Myopia is the fastest-growing cause of visual impairment worldwide. By 2050, half the world’s population is projected to be myopic. The majority of that growth is happening in children — and a significant portion of it in exactly the communities that field vision care programs serve.
This creates a measurement problem that doesn’t get enough attention in technology evaluations.
Children are harder to refract than adults. Accommodation — the eye’s ability to adjust focus — interferes with standard autorefraction in ways that are well documented and frequently underestimated. The conventional solution is cycloplegia: eye drops that temporarily paralyze the ciliary muscle and eliminate accommodative error. In a clinic, that’s a manageable protocol. In the field, it’s often impractical, time-consuming, and a barrier to the throughput that makes screening programs viable.
The question for field programs isn’t just whether a device works on adults in reasonable conditions. It’s whether it works on children, without cycloplegia, in the environments where those children actually live.
QuickSee technology was designed with an open-view measurement system that allows patients to fixate naturally during measurement. In children, this matters: natural viewing reduces accommodative effort in a way that conventional closed-view autorefractors cannot replicate. The result is more reliable measurements without the clinical overhead of cycloplegia.
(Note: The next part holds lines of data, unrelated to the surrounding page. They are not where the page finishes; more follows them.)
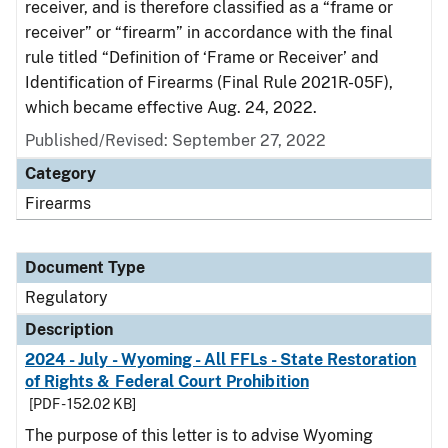
receiver, and is therefore classified as a “frame or
receiver” or “firearm” in accordance with the final
rule titled “Definition of ‘Frame or Receiver’ and
Identification of Firearms (Final Rule 2021R-05F),
which became effective Aug. 24, 2022.
Published/Revised: September 27, 2022
Category
Firearms
Document Type
Regulatory
Description
2024 - July - Wyoming - All FFLs - State Restoration
of Rights & Federal Court Prohibition
[PDF - 152.02 KB]
The purpose of this letter is to advise Wyoming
The validation data support this. In a pediatric study comparing QuickSee technology against a desktop autorefractor, QuickSee performed better in children without cycloplegia — and visual acuity with QuickSee-derived corrections was equal to or better than subjective refraction in 74–77% of cases. In a separate pediatric clinical study, testability across ages three to seventeen exceeded 98%.
Hyperopes present a related challenge — and a related solution. Standard autorefraction tends to underestimate hyperopic refractive error. Open-view measurement, by reducing accommodation during the exam, produces a more complete optical picture of the hyperopic eye.
The hardest patients to measure accurately are often the ones a program can least afford to get wrong. The technology evaluation should account for that.